▶ Record set

BEGIN

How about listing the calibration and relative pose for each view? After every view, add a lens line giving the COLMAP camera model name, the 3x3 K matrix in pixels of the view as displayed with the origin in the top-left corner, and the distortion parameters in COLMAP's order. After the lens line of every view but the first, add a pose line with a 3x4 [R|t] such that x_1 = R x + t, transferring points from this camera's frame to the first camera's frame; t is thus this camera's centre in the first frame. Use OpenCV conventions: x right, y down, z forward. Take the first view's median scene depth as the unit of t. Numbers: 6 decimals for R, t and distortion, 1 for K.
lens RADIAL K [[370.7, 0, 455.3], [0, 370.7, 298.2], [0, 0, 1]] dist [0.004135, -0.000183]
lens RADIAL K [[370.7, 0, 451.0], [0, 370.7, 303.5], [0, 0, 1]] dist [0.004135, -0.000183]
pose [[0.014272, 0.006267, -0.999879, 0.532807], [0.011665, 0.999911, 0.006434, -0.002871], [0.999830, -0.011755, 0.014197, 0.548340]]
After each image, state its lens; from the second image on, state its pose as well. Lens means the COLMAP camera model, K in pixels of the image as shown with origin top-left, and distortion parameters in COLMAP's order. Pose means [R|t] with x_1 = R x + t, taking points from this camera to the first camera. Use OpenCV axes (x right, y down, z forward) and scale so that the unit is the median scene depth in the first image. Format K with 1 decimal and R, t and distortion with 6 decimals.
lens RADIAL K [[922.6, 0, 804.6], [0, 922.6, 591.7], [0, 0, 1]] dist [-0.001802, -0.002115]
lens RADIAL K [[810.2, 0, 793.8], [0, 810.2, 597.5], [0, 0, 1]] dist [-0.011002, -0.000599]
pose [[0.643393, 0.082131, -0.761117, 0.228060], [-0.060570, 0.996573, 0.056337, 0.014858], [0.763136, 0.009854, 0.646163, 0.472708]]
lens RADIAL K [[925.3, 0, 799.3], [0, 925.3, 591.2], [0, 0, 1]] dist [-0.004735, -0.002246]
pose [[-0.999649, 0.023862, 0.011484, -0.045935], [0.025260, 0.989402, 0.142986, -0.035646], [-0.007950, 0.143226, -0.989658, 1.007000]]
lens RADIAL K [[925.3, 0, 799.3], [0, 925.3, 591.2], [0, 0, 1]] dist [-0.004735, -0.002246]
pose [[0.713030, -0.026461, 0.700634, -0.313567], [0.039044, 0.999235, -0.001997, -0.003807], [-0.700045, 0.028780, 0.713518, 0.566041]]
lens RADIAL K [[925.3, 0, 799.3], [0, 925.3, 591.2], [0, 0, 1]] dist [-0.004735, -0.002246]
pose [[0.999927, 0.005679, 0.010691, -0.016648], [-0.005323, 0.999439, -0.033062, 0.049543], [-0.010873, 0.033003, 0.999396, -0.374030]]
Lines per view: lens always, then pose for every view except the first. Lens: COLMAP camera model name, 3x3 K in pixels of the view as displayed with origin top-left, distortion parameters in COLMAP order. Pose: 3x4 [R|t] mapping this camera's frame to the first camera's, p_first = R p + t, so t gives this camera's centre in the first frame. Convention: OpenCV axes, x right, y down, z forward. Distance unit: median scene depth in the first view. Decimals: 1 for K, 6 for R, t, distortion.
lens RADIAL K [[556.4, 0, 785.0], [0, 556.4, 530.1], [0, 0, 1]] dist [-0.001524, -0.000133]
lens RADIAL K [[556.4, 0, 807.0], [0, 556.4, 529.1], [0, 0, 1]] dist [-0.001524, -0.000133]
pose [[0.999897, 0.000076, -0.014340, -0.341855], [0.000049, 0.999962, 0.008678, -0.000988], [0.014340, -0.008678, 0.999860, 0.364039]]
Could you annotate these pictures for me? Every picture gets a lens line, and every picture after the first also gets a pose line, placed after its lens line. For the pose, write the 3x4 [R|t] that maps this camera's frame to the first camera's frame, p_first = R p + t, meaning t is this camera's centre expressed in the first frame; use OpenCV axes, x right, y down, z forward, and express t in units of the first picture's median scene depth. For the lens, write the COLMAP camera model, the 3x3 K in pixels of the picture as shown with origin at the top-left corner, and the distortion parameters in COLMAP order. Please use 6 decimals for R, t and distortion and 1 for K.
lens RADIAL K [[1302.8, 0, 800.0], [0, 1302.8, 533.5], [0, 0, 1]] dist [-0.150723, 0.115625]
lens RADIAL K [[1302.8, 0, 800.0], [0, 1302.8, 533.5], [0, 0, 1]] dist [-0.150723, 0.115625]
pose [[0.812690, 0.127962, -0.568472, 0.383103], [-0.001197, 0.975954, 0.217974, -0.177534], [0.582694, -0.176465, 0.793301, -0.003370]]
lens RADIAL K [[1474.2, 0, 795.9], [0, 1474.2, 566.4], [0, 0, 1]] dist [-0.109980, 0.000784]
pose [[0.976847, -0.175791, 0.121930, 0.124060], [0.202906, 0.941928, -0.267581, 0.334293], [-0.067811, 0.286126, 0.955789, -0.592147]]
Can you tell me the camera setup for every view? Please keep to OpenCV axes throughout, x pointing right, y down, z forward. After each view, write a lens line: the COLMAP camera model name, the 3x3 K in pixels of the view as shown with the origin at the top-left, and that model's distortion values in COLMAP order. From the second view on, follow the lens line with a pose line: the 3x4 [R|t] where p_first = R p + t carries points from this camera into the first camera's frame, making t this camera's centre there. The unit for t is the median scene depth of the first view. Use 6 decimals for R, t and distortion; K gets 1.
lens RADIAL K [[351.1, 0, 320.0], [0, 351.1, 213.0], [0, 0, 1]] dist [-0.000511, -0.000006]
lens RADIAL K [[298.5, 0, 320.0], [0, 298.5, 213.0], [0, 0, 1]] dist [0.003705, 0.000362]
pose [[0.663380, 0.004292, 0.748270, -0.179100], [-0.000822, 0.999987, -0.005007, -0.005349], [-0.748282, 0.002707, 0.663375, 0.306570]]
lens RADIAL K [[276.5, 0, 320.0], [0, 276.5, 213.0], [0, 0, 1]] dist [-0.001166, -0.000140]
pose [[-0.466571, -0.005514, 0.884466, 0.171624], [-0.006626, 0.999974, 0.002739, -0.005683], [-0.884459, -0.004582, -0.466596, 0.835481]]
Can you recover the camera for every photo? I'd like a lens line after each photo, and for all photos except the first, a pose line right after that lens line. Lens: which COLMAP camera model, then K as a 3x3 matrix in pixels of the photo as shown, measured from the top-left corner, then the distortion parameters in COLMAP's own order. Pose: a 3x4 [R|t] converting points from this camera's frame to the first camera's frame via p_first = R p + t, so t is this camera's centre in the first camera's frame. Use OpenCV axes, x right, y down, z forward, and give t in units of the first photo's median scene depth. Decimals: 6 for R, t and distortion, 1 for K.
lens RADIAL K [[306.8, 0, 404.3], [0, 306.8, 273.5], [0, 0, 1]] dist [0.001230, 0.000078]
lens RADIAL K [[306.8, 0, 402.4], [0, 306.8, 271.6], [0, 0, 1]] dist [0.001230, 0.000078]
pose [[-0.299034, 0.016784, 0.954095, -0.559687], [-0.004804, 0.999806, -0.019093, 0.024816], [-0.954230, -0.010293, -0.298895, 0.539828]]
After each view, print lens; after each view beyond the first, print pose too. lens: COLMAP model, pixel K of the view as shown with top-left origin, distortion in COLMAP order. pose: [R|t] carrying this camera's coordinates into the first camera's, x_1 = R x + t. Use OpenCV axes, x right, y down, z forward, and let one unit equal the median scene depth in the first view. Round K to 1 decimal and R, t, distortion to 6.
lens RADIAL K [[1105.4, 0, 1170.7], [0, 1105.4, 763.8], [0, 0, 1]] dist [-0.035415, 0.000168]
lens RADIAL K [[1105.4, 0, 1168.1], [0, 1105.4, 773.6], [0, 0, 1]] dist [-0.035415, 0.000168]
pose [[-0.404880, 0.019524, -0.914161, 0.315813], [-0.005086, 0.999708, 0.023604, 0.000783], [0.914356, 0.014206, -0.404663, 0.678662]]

END

▶ Task details
Lines before the one containing "After each view, print" are to be left out; that line and every line after it through the end of the data should be copied exactly.

▶ Response below
After each view, print lens; after each view beyond the first, print pose too. lens: COLMAP model, pixel K of the view as shown with top-left origin, distortion in COLMAP order. pose: [R|t] carrying this camera's coordinates into the first camera's, x_1 = R x + t. Use OpenCV axes, x right, y down, z forward, and let one unit equal the median scene depth in the first view. Round K to 1 decimal and R, t, distortion to 6.
lens RADIAL K [[1105.4, 0, 1170.7], [0, 1105.4, 763.8], [0, 0, 1]] dist [-0.035415, 0.000168]
lens RADIAL K [[1105.4, 0, 1168.1], [0, 1105.4, 773.6], [0, 0, 1]] dist [-0.035415, 0.000168]
pose [[-0.404880, 0.019524, -0.914161, 0.315813], [-0.005086, 0.999708, 0.023604, 0.000783], [0.914356, 0.014206, -0.404663, 0.678662]]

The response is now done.